The history of table tennis
Table tennis, a recreational activity and an Olympic sport since 1988, is also known by the term ‘ping-pong’. Though it is excluded from official terminology, this name is very popular today. It notably originates from the onomatopoeic sound of the ball that appeared in the Far East in 1884: ‘ping’ is imitative of the sound of a bat striking a ball and ‘pong’ equates to the sound of the bounce on the table. Does the history of table tennis intrigue you? Settle in comfortably then and let yourself be guided through the beginning of time.
The origins of table tennis
It was in England, in the late 19th century, that table tennis made its appearance. Taking inspiration from lawn tennis, the first players belonged to middle-class Victorian society. The first game would have been played using a champagne cork as a ball, cigar boxes as bats and books for the net. At that point, table tennis was seen as a mere distraction for the wealthy classes. In 1890, Englishman David Foster, attracted by its wide appeal, introduced the first game of tennis on a table. In 1897, the first national championships were organised in Hungary. Following a trip to the United States, in 1901 James Gibb brought back the first celluloid ball, which was a lot lighter than the rubber balls. A year later, in 1902, E.C. Gould, a British enthusiast of the game, introduced the first bats covered in rubber and rubberized pimples. It was game on for the history of table tennis!
The first table tennis tournaments
Following on from the success of the first public tournaments at Queen’s Hall in London, it was in 1902 that the first official World Championship took place. The sport enjoyed increased growth and the British Table Tennis Federation was created. The first European Championships were subsequently organised in 1907. Everything stepped up a gear in the 1920s. The Table Tennis Association was created in England in 1921, followed by the International Federation in 1926. The World Championships between the different countries were held in London in 1926 and the French Table Tennis Federation saw the light of day in 1927. The French would participate for the first time in Budapest in 1929. The history of table tennis is coloured by a great many champions, including the Austro-Briton Richard Bergmann, Franco-Polish player Aloizy Ehrilich and the Romanian Angelica Rozeanu.
The rise of table tennis in Asia
In the 1950s, table tennis became integral to the countries of Asia. The Japanese excelled at the World Team Championships between 1954 and 1959. This domination was bolstered by the introduction of foam, which transformed classic bats. The Japanese have provided several world champions, including the likes of Hiroji Sato, distinguishing themselves with their impressive results in 1956 in Tokyo. The sixties heralded the arrival of Chinese supremacy, punctuated by Zhuand Zedong’s triple world champion titles in 1961, 1963 and 1965. It was during this period that ping-pong diplomacy was developed, which contributed to the improvement in Sino-American relations. In 1977, during the World Championships in Birmingham, the first “Chinese service” was used. The service went from being seen as a mere serve to becoming a strategic element of the game. As such, Asia’s place in the history of table tennis went on to become absolutely critical to the progress of this international sport.

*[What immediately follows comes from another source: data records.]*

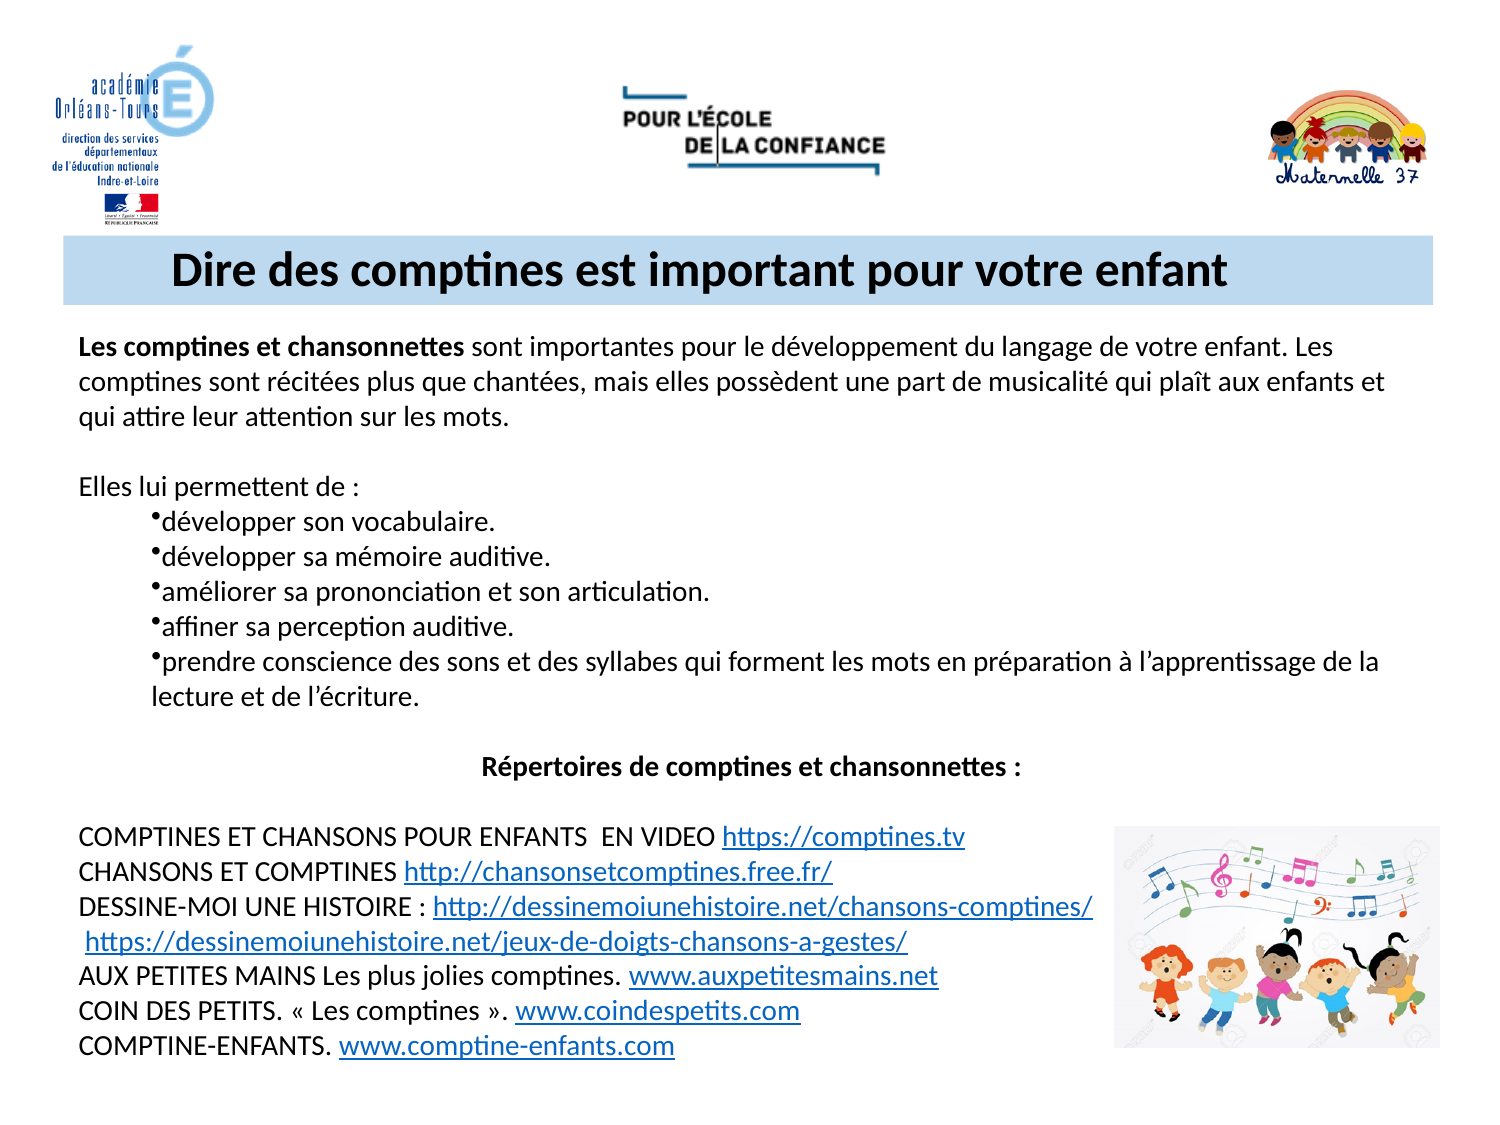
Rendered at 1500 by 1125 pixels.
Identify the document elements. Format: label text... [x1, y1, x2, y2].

text_box [1348, 235, 1434, 305]
picture [37, 30, 216, 225]
picture [606, 69, 897, 186]
text_box [63, 235, 156, 305]
text_box Les comptines et chansonnettes sont importantes pour le développement du langage de votre enfant. Les comptines sont récitées plus que chantées, mais elles possèdent une part de musicalité qui plaît aux enfants et qui attire leur attention sur les mots. Elles lui permettent de : développer son vocabulaire. développer sa mémoire auditive. améliorer sa prononciation et son articulation. affiner sa perception auditive. prendre conscience des sons et des syllabes qui forment les mots en préparation à l’apprentissage de la lecture et de l’écriture. Répertoires de comptines et chansonnettes : COMPTINES ET CHANSONS POUR ENFANTS EN VIDEO https://comptines.tv CHANSONS ET COMPTINES http://chansonsetcomptines.free.fr/ DESSINE-MOI UNE HISTOIRE : http://dessinemoiunehistoire.net/chansons-comptines/ https://dessinemoiunehistoire.net/jeux-de-doigts-chansons-a-gestes/ AUX PETITES MAINS Les plus jolies comptines. www.auxpetitesmains.net COIN DES PETITS. « Les comptines ». www.coindespetits.com COMPTINE-ENFANTS. www.comptine-enfants.com [63, 319, 1440, 1070]
picture [1268, 66, 1427, 225]
title Dire des comptines est important pour votre enfant [156, 235, 1348, 305]
picture [1114, 826, 1440, 1048]
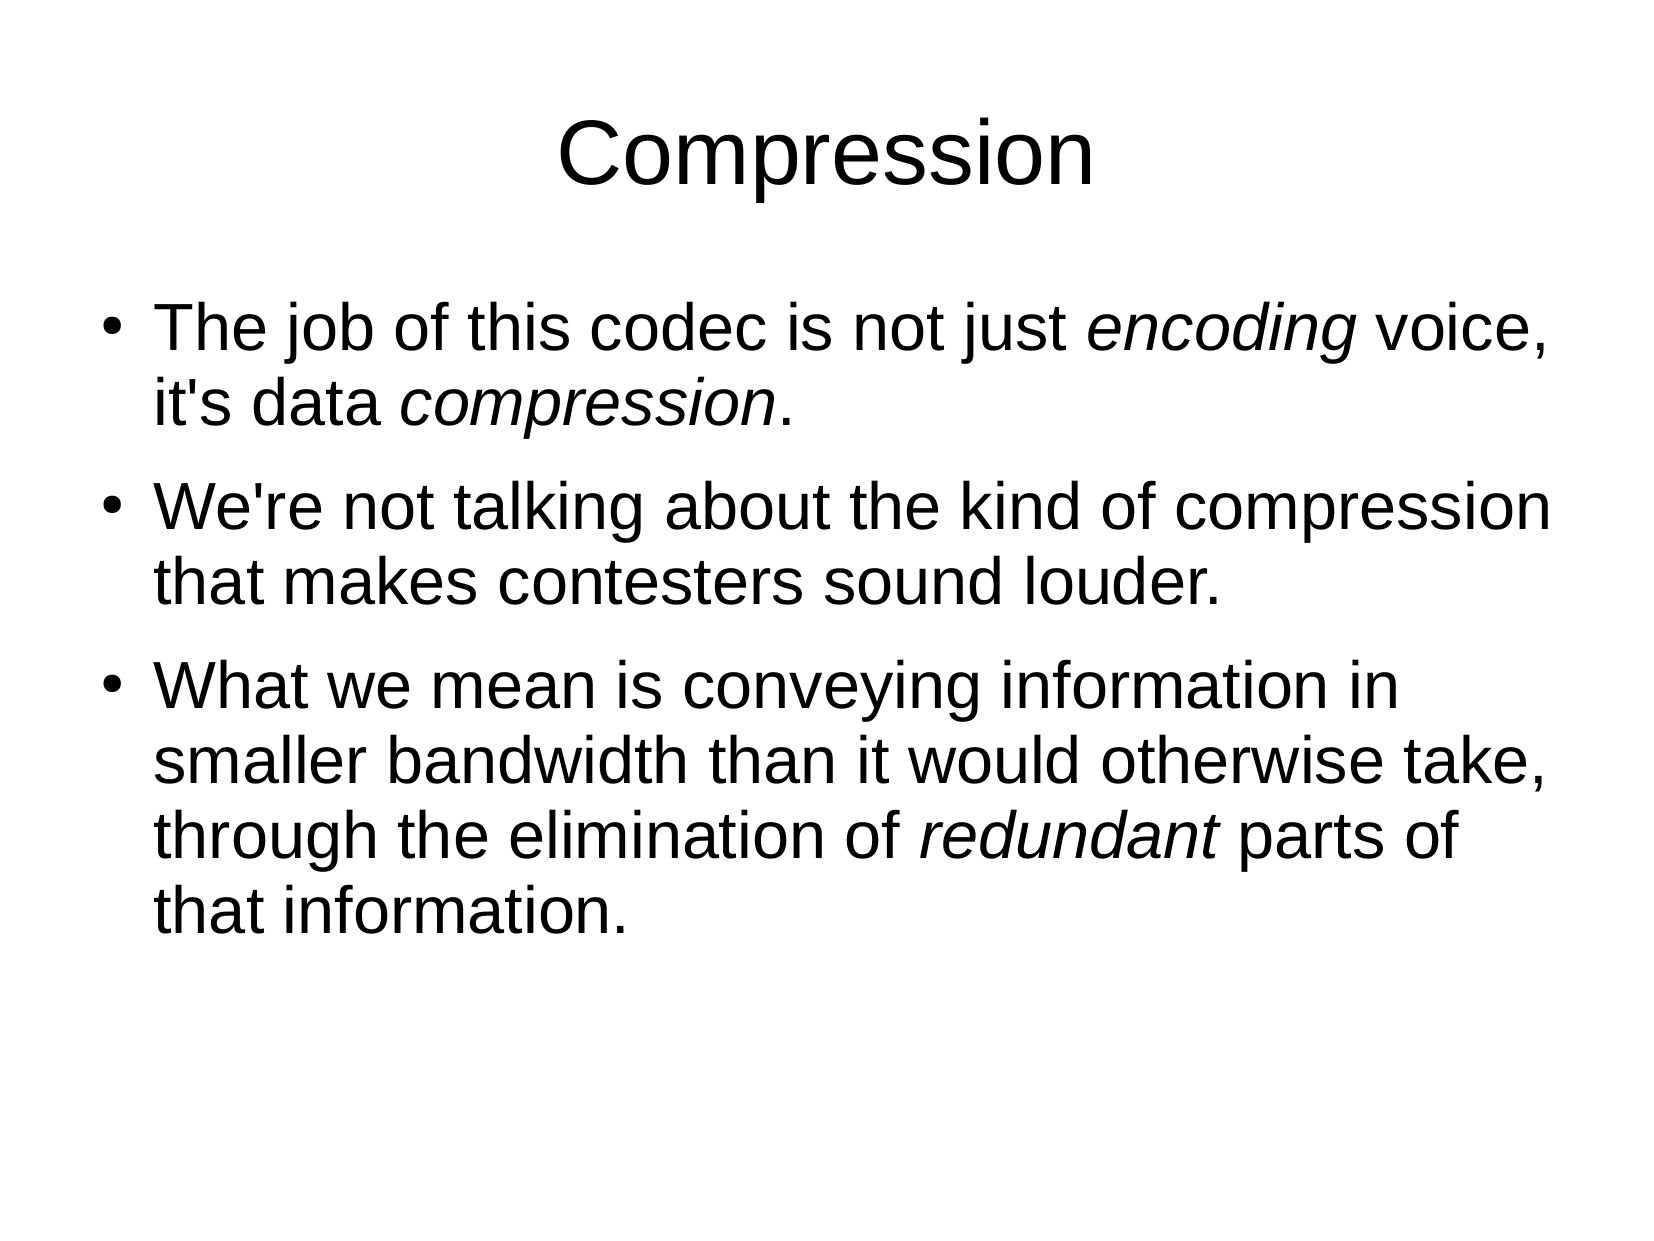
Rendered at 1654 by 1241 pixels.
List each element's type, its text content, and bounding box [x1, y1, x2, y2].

title Compression [82, 56, 1571, 250]
list The job of this codec is not just encoding voice, it's data compression. We're not talking about the kind of compression that makes contesters sound louder. What we mean is conveying information in smaller bandwidth than it would otherwise take, through the elimination of redundant parts of that information. [82, 290, 1571, 1109]
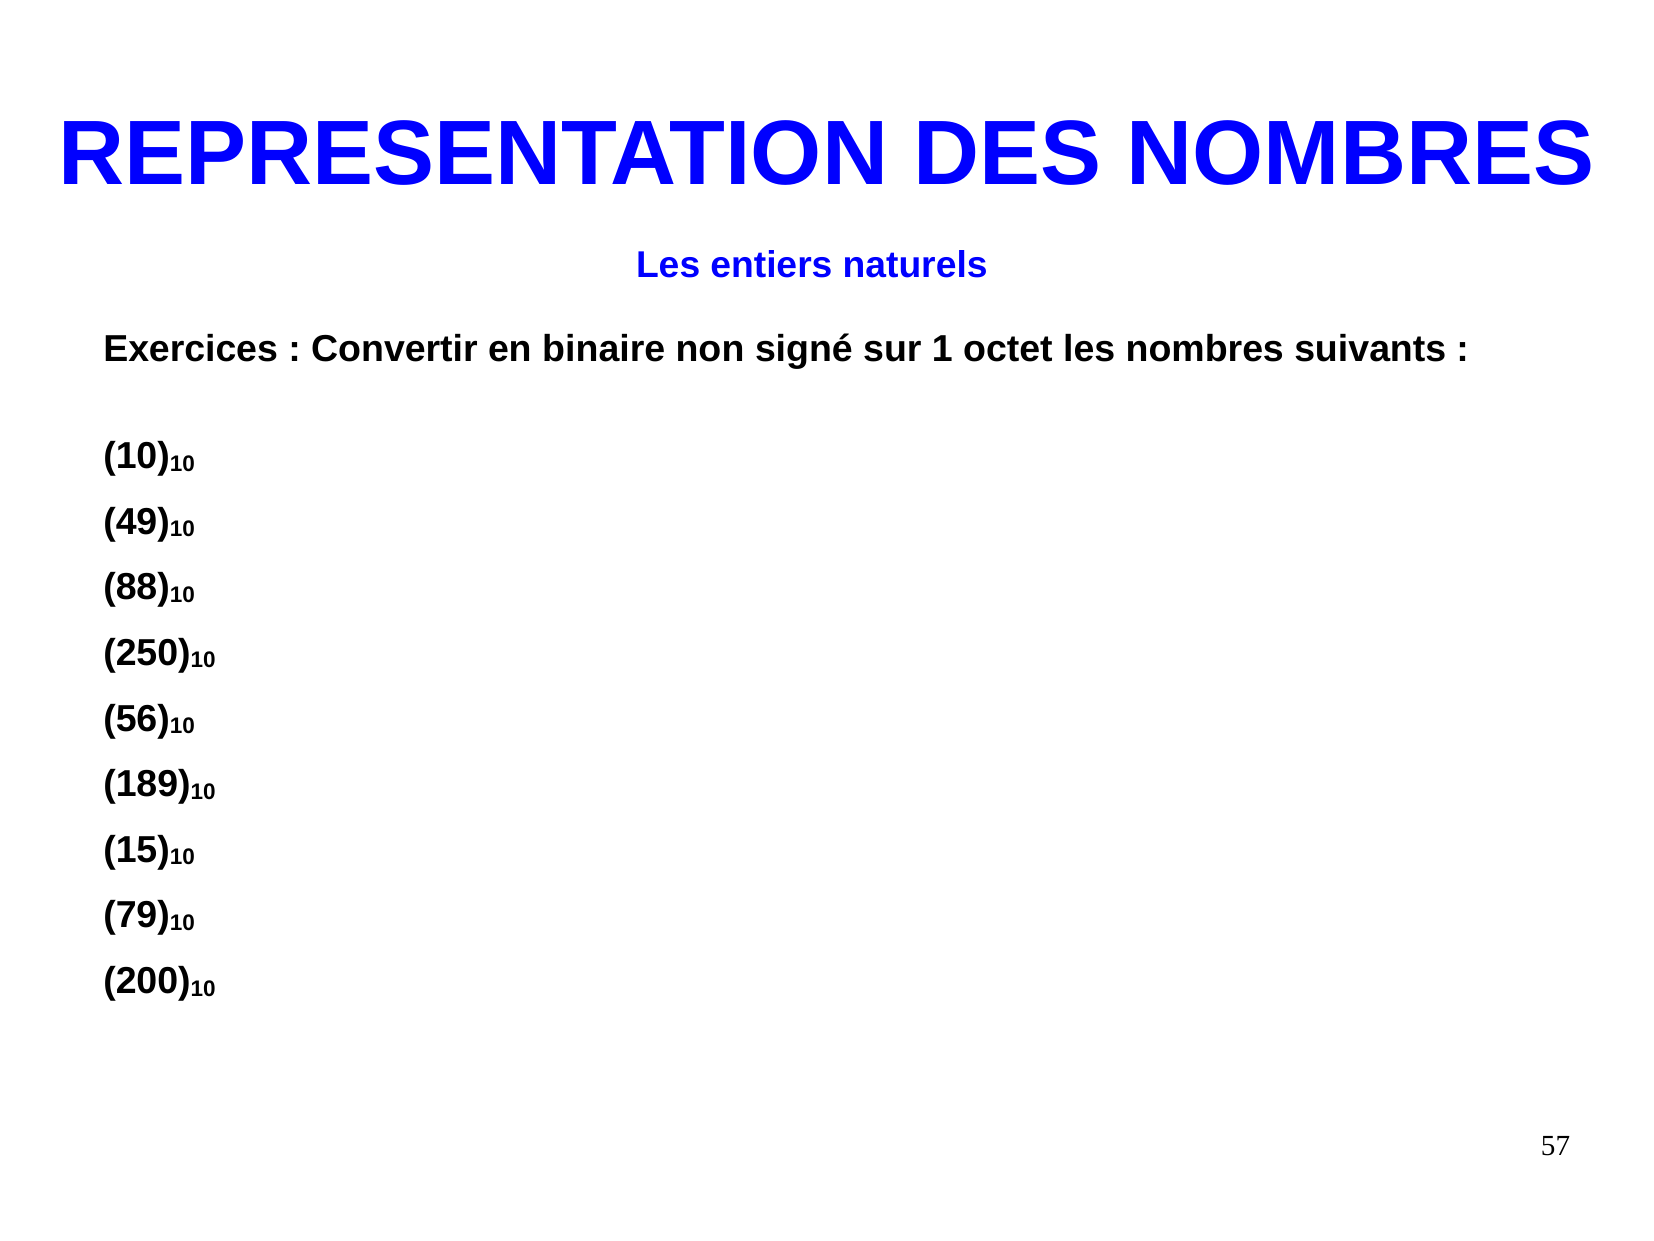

Table tennis, the most practised sport in the world
Table tennis has been an Olympic sport since 1988 in Seoul. The first gold medals were awarded to the female Chinese player Chen Jing and the male Korean player Yoo Nam-kyu. The sport gradually turned professional with the emergence of the Pro Tour in 1996. The practice has remained dominated by the Asian players since 1995, including Wang Liqin, triple world champion and world number 1 for numerous years. Today, table tennis is the most practised sport in Asia. In Europe, table tennis comprises champions like Belgian player Jean-Michel Saive, the German Timo Boll and the Dane Michael Maze. In 2016, Chinese players Ma Long, Fan Zhendong, Xu Xin and Zhang Jike and German player Dimitrij Ovtcharov were leading the world ranking. In 2005, the number of players in the world was estimated to be over 260-million. The International Table Tennis Federation embraces more than 200 nations and 33-million members. Competitions, club tournaments or championships are organised the world over. In June 2016, France boasted 207,213 members. The history of table tennis is today expressed through a constantly evolving infatuation, coloured by the many benefits of regular practice.
Table tennis equipment
Table tennis relies on simple equipment: a table, bats and balls. Indoor tables are favoured for gentle indoor practice. Outdoor tables, which are a lot more solid and durable, are perfect for outdoor games, without risk of damage. Protective Cornilleau covers provide additional protection. For professionals, competition tables provide a level of solidity that can withstand anything. Meantime, foam rubber bats with rubbers provide both precision and control. From beginner, to expert or professional, there are numerous ball models to suit all kinds of games.
The history of table tennis is all the richer for its developments. Today’s most popular sport in the world, it is constantly bringing together players from all walks of life.